BEGIN Records provided

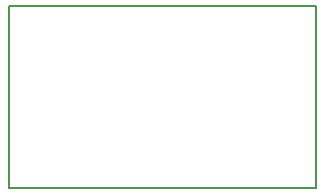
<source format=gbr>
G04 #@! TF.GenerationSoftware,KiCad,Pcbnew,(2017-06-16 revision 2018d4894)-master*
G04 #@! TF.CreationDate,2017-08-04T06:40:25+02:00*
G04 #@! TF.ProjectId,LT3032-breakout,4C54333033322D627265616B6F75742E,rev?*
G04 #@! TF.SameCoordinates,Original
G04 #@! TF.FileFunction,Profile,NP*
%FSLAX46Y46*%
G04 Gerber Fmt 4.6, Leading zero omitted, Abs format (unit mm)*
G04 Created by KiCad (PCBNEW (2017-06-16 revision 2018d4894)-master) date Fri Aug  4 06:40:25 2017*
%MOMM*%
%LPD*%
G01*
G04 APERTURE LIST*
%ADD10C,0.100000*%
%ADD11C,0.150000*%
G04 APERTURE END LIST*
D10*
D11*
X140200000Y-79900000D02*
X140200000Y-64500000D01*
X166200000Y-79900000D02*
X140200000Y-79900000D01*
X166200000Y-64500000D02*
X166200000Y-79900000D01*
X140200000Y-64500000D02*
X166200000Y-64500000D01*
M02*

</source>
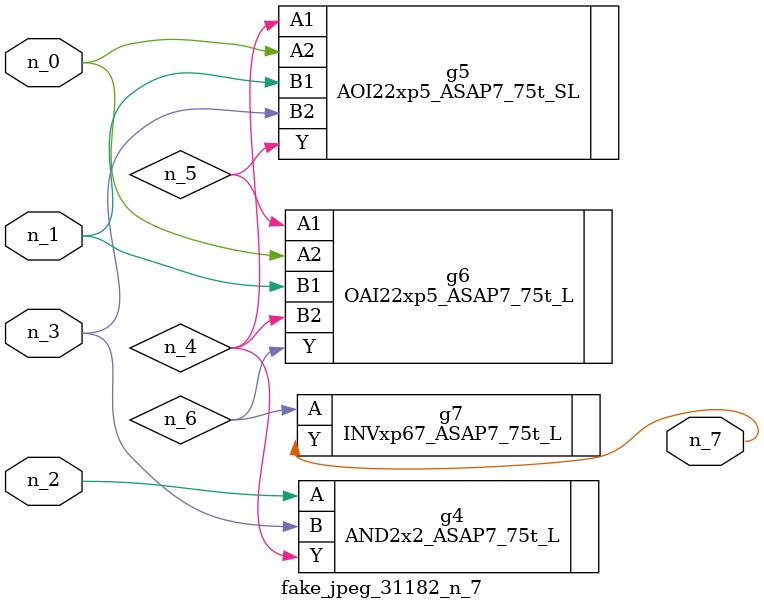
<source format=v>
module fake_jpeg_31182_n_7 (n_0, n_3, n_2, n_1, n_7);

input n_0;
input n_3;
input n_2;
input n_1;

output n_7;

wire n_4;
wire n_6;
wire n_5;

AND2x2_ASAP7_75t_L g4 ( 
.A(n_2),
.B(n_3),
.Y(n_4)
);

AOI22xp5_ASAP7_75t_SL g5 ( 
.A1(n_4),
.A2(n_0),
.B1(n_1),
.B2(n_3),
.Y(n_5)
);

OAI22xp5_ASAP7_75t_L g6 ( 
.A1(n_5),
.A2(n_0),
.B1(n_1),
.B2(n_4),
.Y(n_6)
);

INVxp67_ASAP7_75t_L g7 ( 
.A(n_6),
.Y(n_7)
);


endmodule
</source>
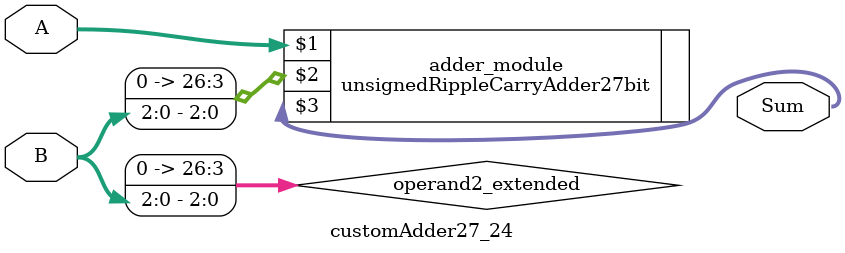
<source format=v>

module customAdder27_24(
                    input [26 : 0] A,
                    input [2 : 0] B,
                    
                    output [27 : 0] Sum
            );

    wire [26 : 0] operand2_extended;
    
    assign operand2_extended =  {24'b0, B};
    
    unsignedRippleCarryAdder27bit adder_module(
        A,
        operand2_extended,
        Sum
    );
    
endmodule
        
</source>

END Records provided

Exercise brief |
Your response should contain each line of the listing in which the word "revision" occurs.

Solution to this problem |
G04 #@! TF.GenerationSoftware,KiCad,Pcbnew,(2017-06-16 revision 2018d4894)-master*
G04 Created by KiCad (PCBNEW (2017-06-16 revision 2018d4894)-master) date Fri Aug  4 06:40:25 2017*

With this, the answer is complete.